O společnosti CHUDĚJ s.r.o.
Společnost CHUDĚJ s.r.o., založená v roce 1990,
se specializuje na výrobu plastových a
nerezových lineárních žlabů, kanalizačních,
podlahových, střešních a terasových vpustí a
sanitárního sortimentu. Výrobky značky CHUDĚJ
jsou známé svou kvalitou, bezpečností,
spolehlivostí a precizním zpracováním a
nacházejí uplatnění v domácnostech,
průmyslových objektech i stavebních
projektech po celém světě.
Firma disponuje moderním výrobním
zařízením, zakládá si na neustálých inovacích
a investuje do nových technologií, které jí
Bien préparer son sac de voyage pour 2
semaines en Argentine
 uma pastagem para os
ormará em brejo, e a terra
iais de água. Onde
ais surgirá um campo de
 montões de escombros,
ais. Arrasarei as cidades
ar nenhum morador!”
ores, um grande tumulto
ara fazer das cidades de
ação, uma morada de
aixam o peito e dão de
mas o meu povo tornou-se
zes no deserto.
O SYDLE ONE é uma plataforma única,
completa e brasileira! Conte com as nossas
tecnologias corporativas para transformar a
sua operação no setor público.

═══

*PROMPT*:
Give the lines of the listing as a numbered list, from its first line up to and including the line containing "průmyslových objektech i stavebních", and leave out any blank lines.

*ANSWER TO THE PROBLEM*:
1. O společnosti CHUDĚJ s.r.o.
2. Společnost CHUDĚJ s.r.o., založená v roce 1990,
3. se specializuje na výrobu plastových a
4. nerezových lineárních žlabů, kanalizačních,
5. podlahových, střešních a terasových vpustí a
6. sanitárního sortimentu. Výrobky značky CHUDĚJ
7. jsou známé svou kvalitou, bezpečností,
8. spolehlivostí a precizním zpracováním a
9. nacházejí uplatnění v domácnostech,
10. průmyslových objektech i stavebních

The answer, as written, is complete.